TASK ITEM: If an entry below contains an image, drop the image and retype the rest exactly.

====== INFORMATION GIVEN ======

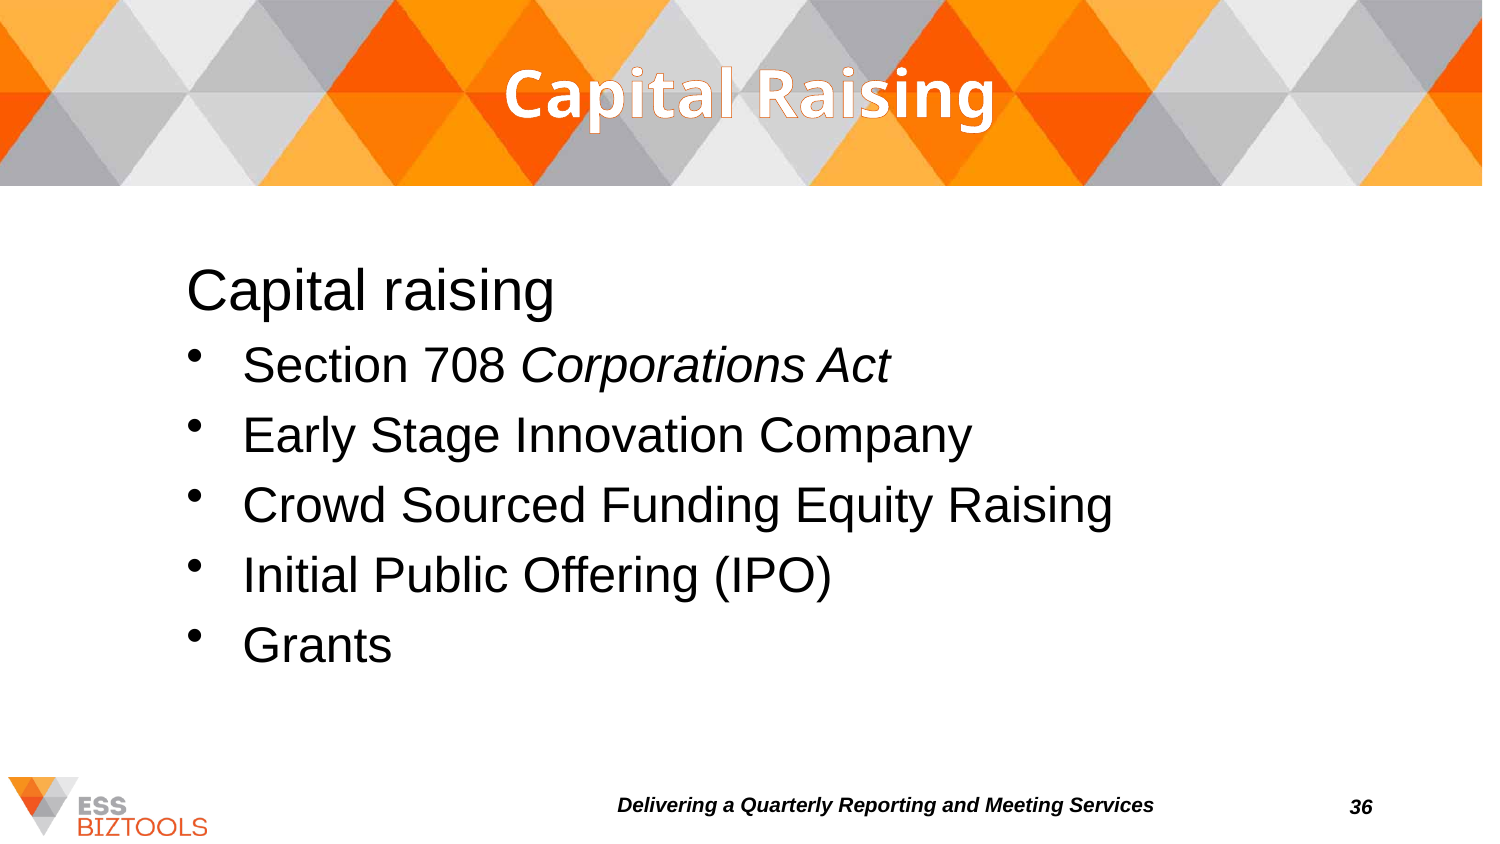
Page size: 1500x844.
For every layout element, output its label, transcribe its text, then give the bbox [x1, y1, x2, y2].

list Capital raising Section 708 Corporations Act Early Stage Innovation Company Crowd Sourced Funding Equity Raising Initial Public Offering (IPO) Grants [171, 244, 1317, 669]
slide_number 36 [1324, 786, 1388, 830]
picture [8, 777, 207, 836]
footer Delivering a Quarterly Reporting and Meeting Services [560, 783, 1211, 823]
picture [0, 0, 1483, 186]
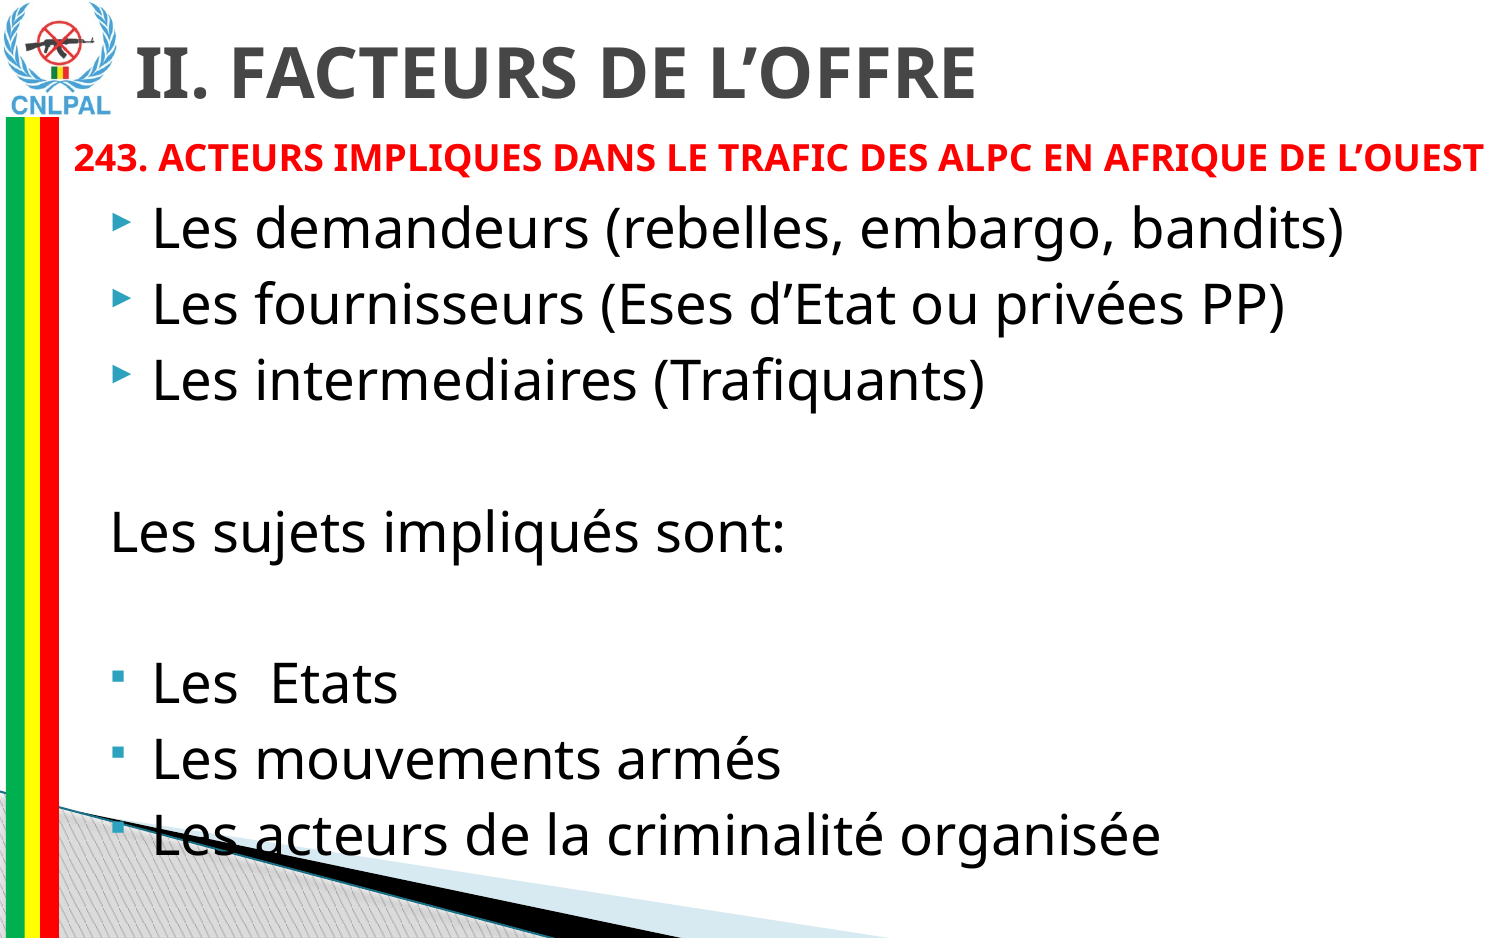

======

EXERCISE RESPONSE:
Page size: 1500x844.
For every layout element, output its label, transcribe its text, then give the bbox [x1, y1, x2, y2].

list Capital raising Section 708 Corporations Act Early Stage Innovation Company Crowd Sourced Funding Equity Raising Initial Public Offering (IPO) Grants [171, 244, 1317, 669]
slide_number 36 [1324, 786, 1388, 830]
picture [8, 777, 207, 836]
footer Delivering a Quarterly Reporting and Meeting Services [560, 783, 1211, 823]
picture [0, 0, 1483, 186]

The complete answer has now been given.